• Can the Largest Petrochemical Plant in Europe Survive Legal Challenges by Environmental Groups?

Fuel for Thought

Can the Largest Petrochemical Plant in Europe Survive Legal Challenges by Environmental Groups?

In what is shaping up to be a rather contentious court case, a consortium of environmental advocacy groups - including the widely influential NGO, ClientEarth – are prepared to argue that what will be the largest petrochemical facility to be constructed on the European continent in over three decades is illegal. A venture of Ineos, Project One, as the Belgian plant is known, will primarily involve the use of high heat and pressure to "crack" the bonds in ethane gas to produce ethylene, the gold-dust ingredient in most plastic packaging. The consortium set to challenge the plant's approval in a Flemish court maintain that the permission granted contradicts EU environmental laws. The site, whose ethane resources which will be supplied by North American fracking, will contribute to an escalation of the climate crisis and thereby imperil human health, say the prosecution, whilst contributing significantly to environmental degradation by expanding the continent’s plastic production volumes and an excess of nitrogen deposits damaging protected areas. 

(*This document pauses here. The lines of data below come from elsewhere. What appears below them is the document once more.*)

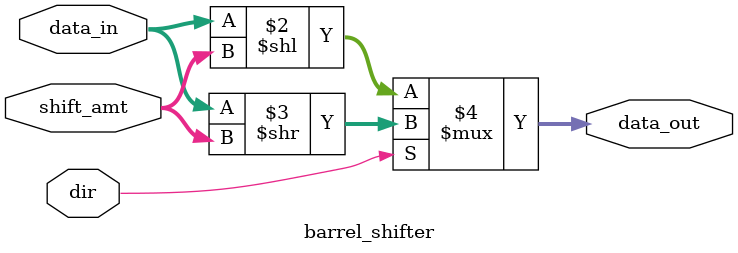
<source format=v>
module barrel_shifter(
    input  [15:0] data_in,
    input  [3:0]  shift_amt,
    input         dir,
    output [15:0] data_out
);

assign data_out = (dir == 1'b0) ? (data_in << shift_amt)
                                : (data_in >> shift_amt);

endmodule

</source>
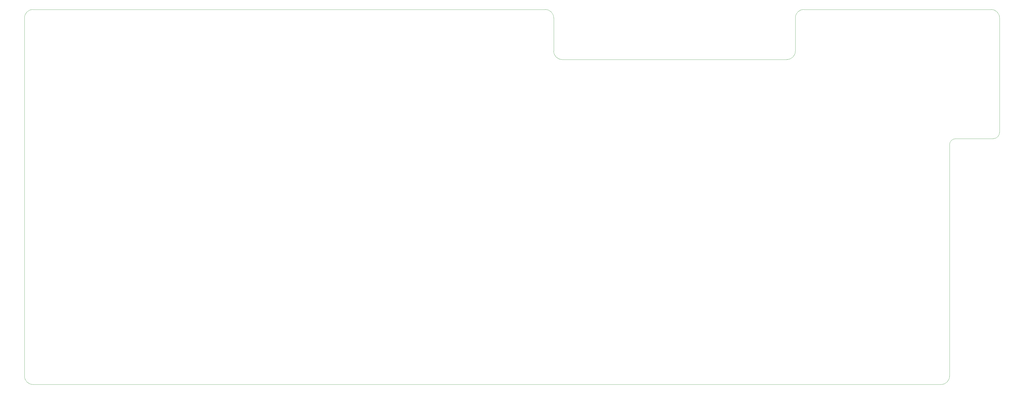
<source format=gbr>
%TF.GenerationSoftware,KiCad,Pcbnew,(6.0.0)*%
%TF.CreationDate,2022-04-29T20:19:50-04:00*%
%TF.ProjectId,TwoTailed,54776f54-6169-46c6-9564-2e6b69636164,rev?*%
%TF.SameCoordinates,Original*%
%TF.FileFunction,Profile,NP*%
%FSLAX46Y46*%
G04 Gerber Fmt 4.6, Leading zero omitted, Abs format (unit mm)*
G04 Created by KiCad (PCBNEW (6.0.0)) date 2022-04-29 20:19:50*
%MOMM*%
%LPD*%
G01*
G04 APERTURE LIST*
%TA.AperFunction,Profile*%
%ADD10C,0.100000*%
%TD*%
G04 APERTURE END LIST*
D10*
X324643750Y-85725000D02*
G75*
G03*
X327818750Y-82550000I0J3175000D01*
G01*
X238918750Y-85725000D02*
X324643750Y-85725000D01*
X403225000Y-115887500D02*
G75*
G03*
X405606250Y-113506250I0J2381250D01*
G01*
X34131250Y-206375000D02*
G75*
G03*
X37306250Y-209550000I3175000J0D01*
G01*
X37306250Y-66675000D02*
X232568750Y-66675000D01*
X405606250Y-69850000D02*
X405606250Y-113506250D01*
X235743750Y-82550000D02*
G75*
G03*
X238918750Y-85725000I3175000J0D01*
G01*
X235743750Y-69850000D02*
X235743750Y-82550000D01*
X37306250Y-66675000D02*
G75*
G03*
X34131250Y-69850000I0J-3175000D01*
G01*
X330993750Y-66675000D02*
X402431250Y-66675000D01*
X327818750Y-82550000D02*
X327818750Y-69850000D01*
X34131250Y-206375000D02*
X34131250Y-69850000D01*
X383381250Y-209550000D02*
G75*
G03*
X386556250Y-206375000I0J3175000D01*
G01*
X330993750Y-66675000D02*
G75*
G03*
X327818750Y-69850000I0J-3175000D01*
G01*
X403225000Y-115887500D02*
X388937500Y-115887500D01*
X405606250Y-69850000D02*
G75*
G03*
X402431250Y-66675000I-3175000J0D01*
G01*
X383381250Y-209550000D02*
X37306250Y-209550000D01*
X386556250Y-118268750D02*
X386556250Y-206375000D01*
X388937500Y-115887500D02*
G75*
G03*
X386556250Y-118268750I0J-2381250D01*
G01*
X235743750Y-69850000D02*
G75*
G03*
X232568750Y-66675000I-3175000J0D01*
G01*
M02*

</source>
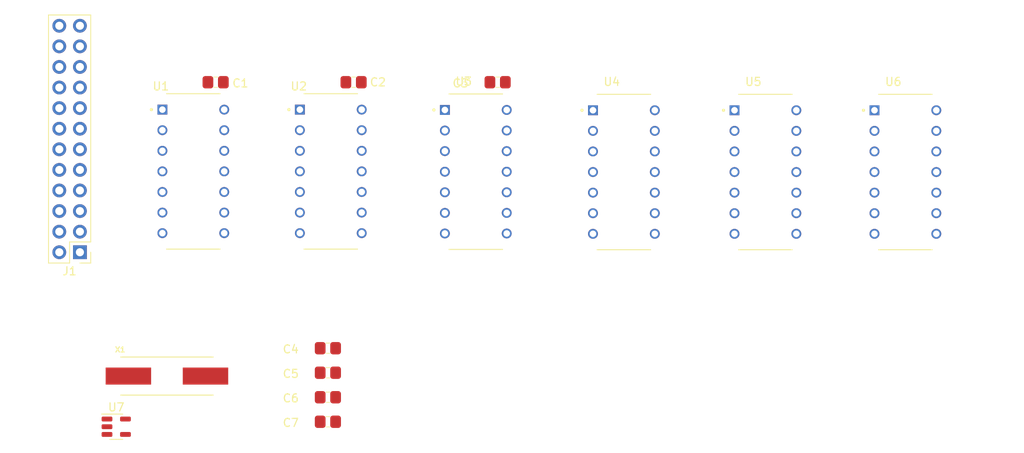
<source format=kicad_pcb>
(kicad_pcb (version 20221018) (generator pcbnew)

  (general
    (thickness 1.6)
  )

  (paper "A4")
  (layers
    (0 "F.Cu" signal)
    (31 "B.Cu" signal)
    (32 "B.Adhes" user "B.Adhesive")
    (33 "F.Adhes" user "F.Adhesive")
    (34 "B.Paste" user)
    (35 "F.Paste" user)
    (36 "B.SilkS" user "B.Silkscreen")
    (37 "F.SilkS" user "F.Silkscreen")
    (38 "B.Mask" user)
    (39 "F.Mask" user)
    (40 "Dwgs.User" user "User.Drawings")
    (41 "Cmts.User" user "User.Comments")
    (42 "Eco1.User" user "User.Eco1")
    (43 "Eco2.User" user "User.Eco2")
    (44 "Edge.Cuts" user)
    (45 "Margin" user)
    (46 "B.CrtYd" user "B.Courtyard")
    (47 "F.CrtYd" user "F.Courtyard")
    (48 "B.Fab" user)
    (49 "F.Fab" user)
    (50 "User.1" user)
    (51 "User.2" user)
    (52 "User.3" user)
    (53 "User.4" user)
    (54 "User.5" user)
    (55 "User.6" user)
    (56 "User.7" user)
    (57 "User.8" user)
    (58 "User.9" user)
  )

  (setup
    (pad_to_mask_clearance 0)
    (pcbplotparams
      (layerselection 0x00010fc_ffffffff)
      (plot_on_all_layers_selection 0x0000000_00000000)
      (disableapertmacros false)
      (usegerberextensions false)
      (usegerberattributes true)
      (usegerberadvancedattributes true)
      (creategerberjobfile true)
      (dashed_line_dash_ratio 12.000000)
      (dashed_line_gap_ratio 3.000000)
      (svgprecision 4)
      (plotframeref false)
      (viasonmask false)
      (mode 1)
      (useauxorigin false)
      (hpglpennumber 1)
      (hpglpenspeed 20)
      (hpglpendiameter 15.000000)
      (dxfpolygonmode true)
      (dxfimperialunits true)
      (dxfusepcbnewfont true)
      (psnegative false)
      (psa4output false)
      (plotreference true)
      (plotvalue true)
      (plotinvisibletext false)
      (sketchpadsonfab false)
      (subtractmaskfromsilk false)
      (outputformat 1)
      (mirror false)
      (drillshape 1)
      (scaleselection 1)
      (outputdirectory "")
    )
  )

  (net 0 "")
  (net 1 "GND")
  (net 2 "+3V3")
  (net 3 "/CS0")
  (net 4 "/SCLK")
  (net 5 "/MOSI")
  (net 6 "/MISO")
  (net 7 "/CS1")
  (net 8 "/CS4")
  (net 9 "/CS2")
  (net 10 "/CS5")
  (net 11 "/CS3")
  (net 12 "unconnected-(J1-Pin_10-Pad10)")
  (net 13 "unconnected-(J1-Pin_11-Pad11)")
  (net 14 "unconnected-(J1-Pin_12-Pad12)")
  (net 15 "unconnected-(J1-Pin_13-Pad13)")
  (net 16 "unconnected-(J1-Pin_14-Pad14)")
  (net 17 "unconnected-(J1-Pin_15-Pad15)")
  (net 18 "unconnected-(J1-Pin_16-Pad16)")
  (net 19 "unconnected-(J1-Pin_17-Pad17)")
  (net 20 "unconnected-(J1-Pin_18-Pad18)")
  (net 21 "unconnected-(J1-Pin_19-Pad19)")
  (net 22 "unconnected-(J1-Pin_20-Pad20)")
  (net 23 "unconnected-(J1-Pin_21-Pad21)")
  (net 24 "unconnected-(J1-Pin_22-Pad22)")
  (net 25 "unconnected-(J1-Pin_23-Pad23)")
  (net 26 "unconnected-(J1-Pin_24-Pad24)")
  (net 27 "/XTAL")
  (net 28 "Net-(U1-fCKi)")
  (net 29 "unconnected-(U1-LFLAG{slash}-Pad8)")
  (net 30 "unconnected-(U1-DFLAG{slash}-Pad9)")
  (net 31 "unconnected-(U1-INDEX-Pad10)")
  (net 32 "unconnected-(U1-B-Pad11)")
  (net 33 "unconnected-(U1-A-Pad12)")
  (net 34 "unconnected-(U1-CNT_EN-Pad13)")
  (net 35 "unconnected-(U2-fCKO-Pad1)")
  (net 36 "/CLOCK")
  (net 37 "unconnected-(U2-LFLAG{slash}-Pad8)")
  (net 38 "unconnected-(U2-DFLAG{slash}-Pad9)")
  (net 39 "unconnected-(U2-INDEX-Pad10)")
  (net 40 "unconnected-(U2-B-Pad11)")
  (net 41 "unconnected-(U2-A-Pad12)")
  (net 42 "unconnected-(U2-CNT_EN-Pad13)")
  (net 43 "unconnected-(U3-fCKO-Pad1)")
  (net 44 "unconnected-(U3-LFLAG{slash}-Pad8)")
  (net 45 "unconnected-(U3-DFLAG{slash}-Pad9)")
  (net 46 "unconnected-(U3-INDEX-Pad10)")
  (net 47 "unconnected-(U3-B-Pad11)")
  (net 48 "unconnected-(U3-A-Pad12)")
  (net 49 "unconnected-(U3-CNT_EN-Pad13)")
  (net 50 "unconnected-(U4-fCKO-Pad1)")
  (net 51 "unconnected-(U4-LFLAG{slash}-Pad8)")
  (net 52 "unconnected-(U4-DFLAG{slash}-Pad9)")
  (net 53 "unconnected-(U4-INDEX-Pad10)")
  (net 54 "unconnected-(U4-B-Pad11)")
  (net 55 "unconnected-(U4-A-Pad12)")
  (net 56 "unconnected-(U4-CNT_EN-Pad13)")
  (net 57 "unconnected-(U5-fCKO-Pad1)")
  (net 58 "unconnected-(U5-LFLAG{slash}-Pad8)")
  (net 59 "unconnected-(U5-DFLAG{slash}-Pad9)")
  (net 60 "unconnected-(U5-INDEX-Pad10)")
  (net 61 "unconnected-(U5-B-Pad11)")
  (net 62 "unconnected-(U5-A-Pad12)")
  (net 63 "unconnected-(U5-CNT_EN-Pad13)")
  (net 64 "unconnected-(U6-fCKO-Pad1)")
  (net 65 "unconnected-(U6-LFLAG{slash}-Pad8)")
  (net 66 "unconnected-(U6-DFLAG{slash}-Pad9)")
  (net 67 "unconnected-(U6-INDEX-Pad10)")
  (net 68 "unconnected-(U6-B-Pad11)")
  (net 69 "unconnected-(U6-A-Pad12)")
  (net 70 "unconnected-(U6-CNT_EN-Pad13)")
  (net 71 "unconnected-(U7-NC-Pad1)")

  (footprint "AVR-KiCAD-Lib-Capacitors:C0805" (layer "F.Cu") (at 156.75 89))

  (footprint "Package_TO_SOT_SMD:SOT-23-5" (layer "F.Cu") (at 109.75 131.5))

  (footprint "AVR-KiCAD-Lib-Capacitors:C0805" (layer "F.Cu") (at 135.833 124.839))

  (footprint "AVR-KiCAD-Lib-ICs:DIP762W45P254L1917H533Q14" (layer "F.Cu") (at 207 100.08))

  (footprint "AVR-KiCAD-Lib-ICs:DIP762W45P254L1917H533Q14" (layer "F.Cu") (at 189.75 100.08))

  (footprint "AVR-KiCAD-Lib-Oscillators:XTAL_ABLS-20.000MHZ-B2-T" (layer "F.Cu") (at 116 125.25))

  (footprint "AVR-KiCAD-Lib-ICs:DIP762W45P254L1917H533Q14" (layer "F.Cu") (at 119.25 100))

  (footprint "AVR-KiCAD-Lib-Capacitors:C0805" (layer "F.Cu") (at 135.833 127.863))

  (footprint "AVR-KiCAD-Lib-ICs:DIP762W45P254L1917H533Q14" (layer "F.Cu") (at 154.06 100.04))

  (footprint "AVR-KiCAD-Lib-Capacitors:C0805" (layer "F.Cu") (at 139 89))

  (footprint "AVR-KiCAD-Lib-Capacitors:C0805" (layer "F.Cu") (at 122 89))

  (footprint "AVR-KiCAD-Lib-ICs:DIP762W45P254L1917H533Q14" (layer "F.Cu") (at 172.31 100.08))

  (footprint "AVR-KiCAD-Lib-ICs:DIP762W45P254L1917H533Q14" (layer "F.Cu") (at 136.19 100))

  (footprint "Connector_PinHeader_2.54mm:PinHeader_2x12_P2.54mm_Vertical" (layer "F.Cu") (at 105.275 109.975 180))

  (footprint "AVR-KiCAD-Lib-Capacitors:C0805" (layer "F.Cu") (at 135.833 130.887))

  (footprint "AVR-KiCAD-Lib-Capacitors:C0805" (layer "F.Cu") (at 135.833 121.815))

)

</source>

Tatiana Lujan, a representative lawyer from ClientEarth, notably described Project One as "a carbon bomb”, citing the mounting evidence of the harm caused by the extraction and usage of petrochemicals in plastic production, including degraded air quality in the surrounding regions. More technically, the plaintiffs have put forward their argument that the plant's permit failed to consider those indirect climate effects whose consideration is explicitly mandated by industrial legislation upheld in all member-states of the European Union. The plant, which was given the go-ahead by Antwerp authorities in December 2021, is accused of having overlooked the lifetime greenhouse gas emissions of the plant. As a result, the consortium claims, the greenhouse gas emissions resulting from the site’s activities have not been thoroughly assessed and are, therefore, not properly legal.  Similarly, there is an allegation that an under-estimation of the plant’s nitrogen pollution, which can inflict damage on local wildlife, would make the approval illegal under both international and national laws. Lastly, ClientEarth alleges that Ineos Manufacturing Belgium, a producer of consumer plastic and Project One's primary customer, has plans to expand its plastic production to 780,000 tonnes a year, an expansion which the plaintiffs believe constitutes a significant environmental threat. Indeed, the United Nations have issued several warnings on what they regard as a plastics pollution crisis, citing detrimental impacts on climate, biodiversity and safety.  

It’s not just environmental groups pursuing this line. With the Dutch border a mere four kilometres from the site on which Project One will be built, Zeeland and North Brabant authorities are also contesting the permit.  

Nevertheless, Ineos maintains that the plant will be not simply be the largest but the "most environmentally sustainable cracker in Europe" and has demonstrated that the design of the site deliberately leaves room for the incorporation of carbon capture technologies as well as alternative fuelling once they solutions have suitably matured. 

The ongoing legal battle will be heard before the Council of Permit Disputes, a Flemish authority. It's certainly a sign of the times, crystallising in a singular case the rising tensions between climate action and the demands of industry, and the way the verdict falls may well determine the general tone of European environmental legislation in what will likely be the century’s decisive decade for climate stewardship.